Top of Dataset content

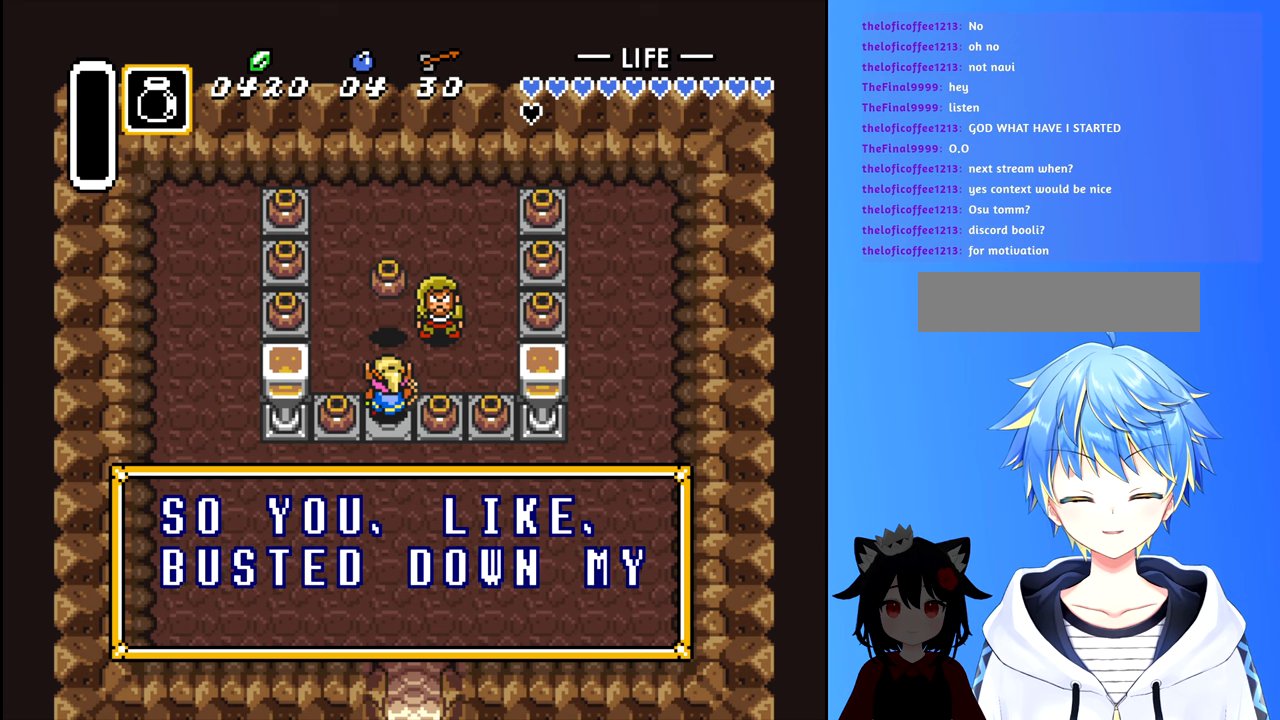
{"buttons": ["B"], "events": [[17, "DPAD_RIGHT", "up"], [167, "B", "down"], [250, "B", "up"], [317, "B", "down"], [400, "B", "up"], [450, "B", "down"]]}
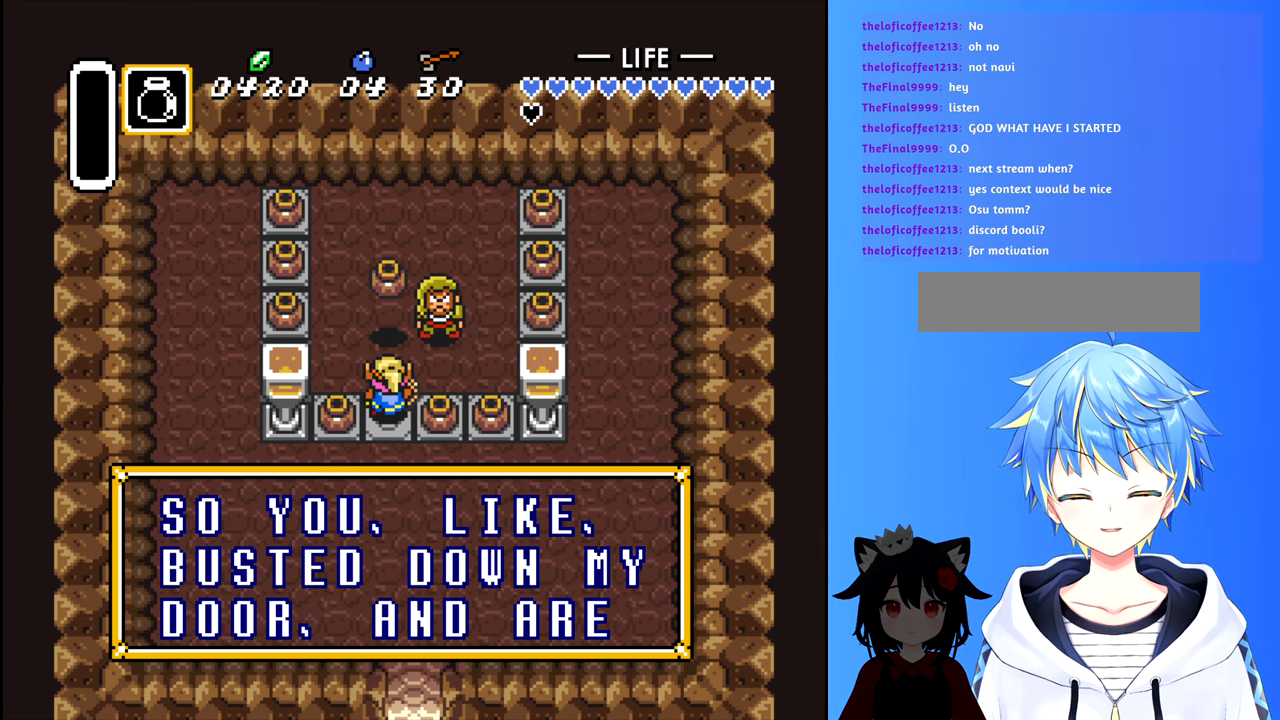
{"buttons": ["B"], "events": [[67, "B", "up"], [150, "B", "down"], [217, "B", "up"], [284, "B", "down"], [350, "B", "up"], [434, "B", "down"]]}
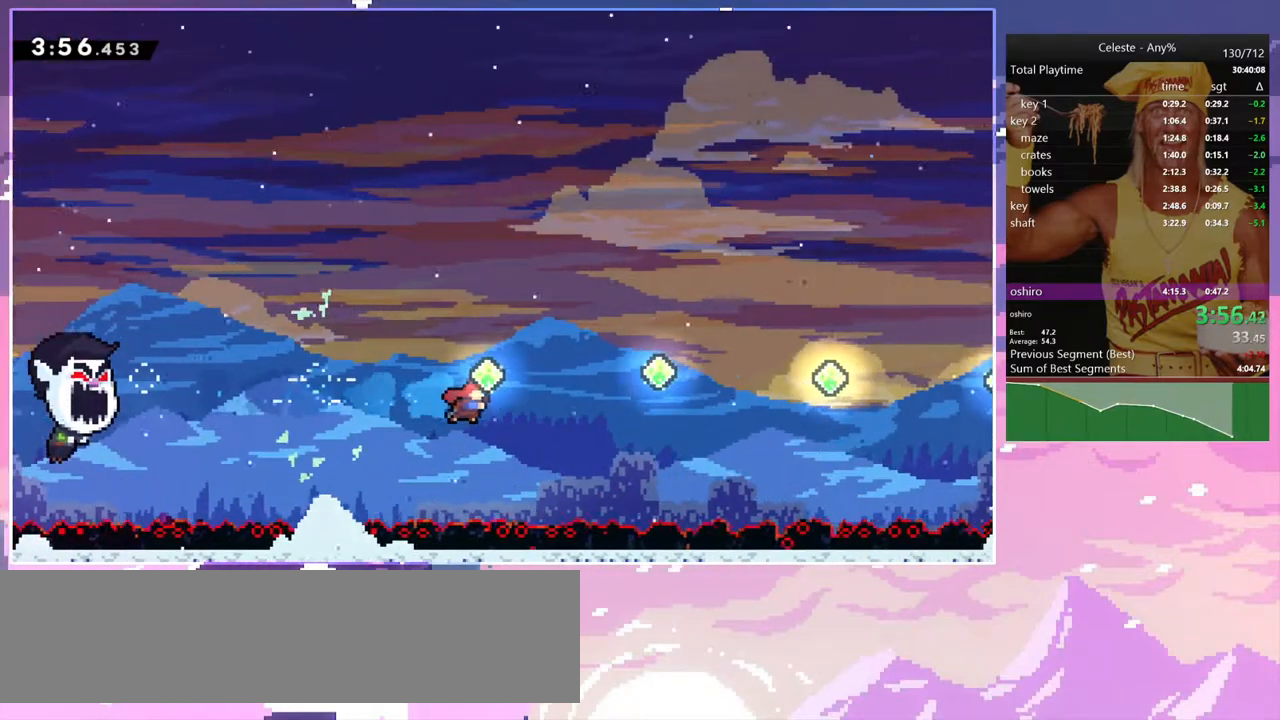
Gameplay with keyboard; each line is a JSON object with the keys held at the frame after it. "events" lists presses ("down") and releases ("up") of "dash", "down", "grab", "jump", "jump2", "left", "menu", "right", "skip" and "up" between this image and that frame as [ms after this image, input, new state], when the widget could be followed in between. No other keys are recorded. Mouse input is not recorded. Key names are as the overlay labels them; some are game actions (e.g. jump) rather than physical keys.
{"keys": ["right"], "events": [[183, "dash", "up"], [267, "dash", "down"], [467, "dash", "up"]]}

Bottom of Dataset content

- **What you have to do**: Without the pictures, write out the listing exactly as it appears above.

- **Solved exercise**:
{"buttons": ["B"], "events": [[17, "DPAD_RIGHT", "up"], [167, "B", "down"], [250, "B", "up"], [317, "B", "down"], [400, "B", "up"], [450, "B", "down"]]}
{"buttons": ["B"], "events": [[67, "B", "up"], [150, "B", "down"], [217, "B", "up"], [284, "B", "down"], [350, "B", "up"], [434, "B", "down"]]}
Gameplay with keyboard; each line is a JSON object with the keys held at the frame after it. "events" lists presses ("down") and releases ("up") of "dash", "down", "grab", "jump", "jump2", "left", "menu", "right", "skip" and "up" between this image and that frame as [ms after this image, input, new state], when the widget could be followed in between. No other keys are recorded. Mouse input is not recorded. Key names are as the overlay labels them; some are game actions (e.g. jump) rather than physical keys.
{"keys": ["right"], "events": [[183, "dash", "up"], [267, "dash", "down"], [467, "dash", "up"]]}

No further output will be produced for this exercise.